* [TASK ITEM]: Filter the entries beneath this task, copying only the lines that hold the word "Aarhus".

* [MATERIALS PROVIDED]:
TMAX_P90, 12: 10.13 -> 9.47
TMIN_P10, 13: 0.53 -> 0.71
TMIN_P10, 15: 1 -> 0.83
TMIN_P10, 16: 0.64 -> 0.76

---

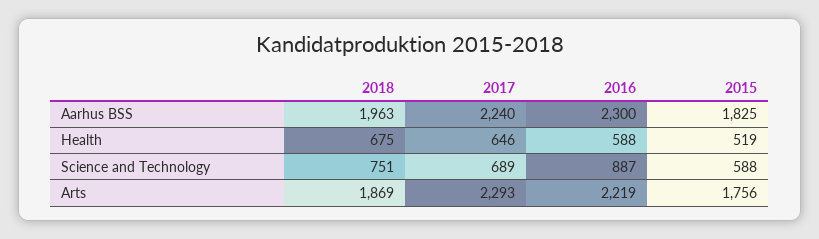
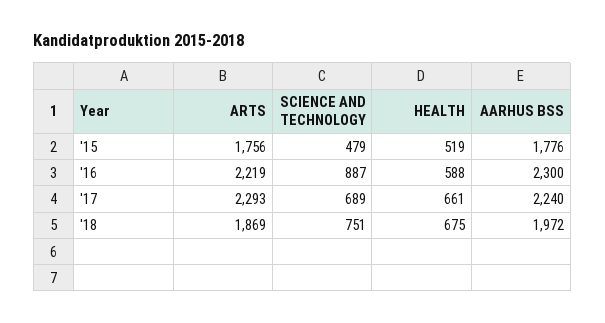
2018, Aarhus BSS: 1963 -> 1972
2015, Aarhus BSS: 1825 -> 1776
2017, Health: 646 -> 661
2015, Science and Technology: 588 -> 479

* [RESPONSE BELOW]:
2018, Aarhus BSS: 1963 -> 1972
2015, Aarhus BSS: 1825 -> 1776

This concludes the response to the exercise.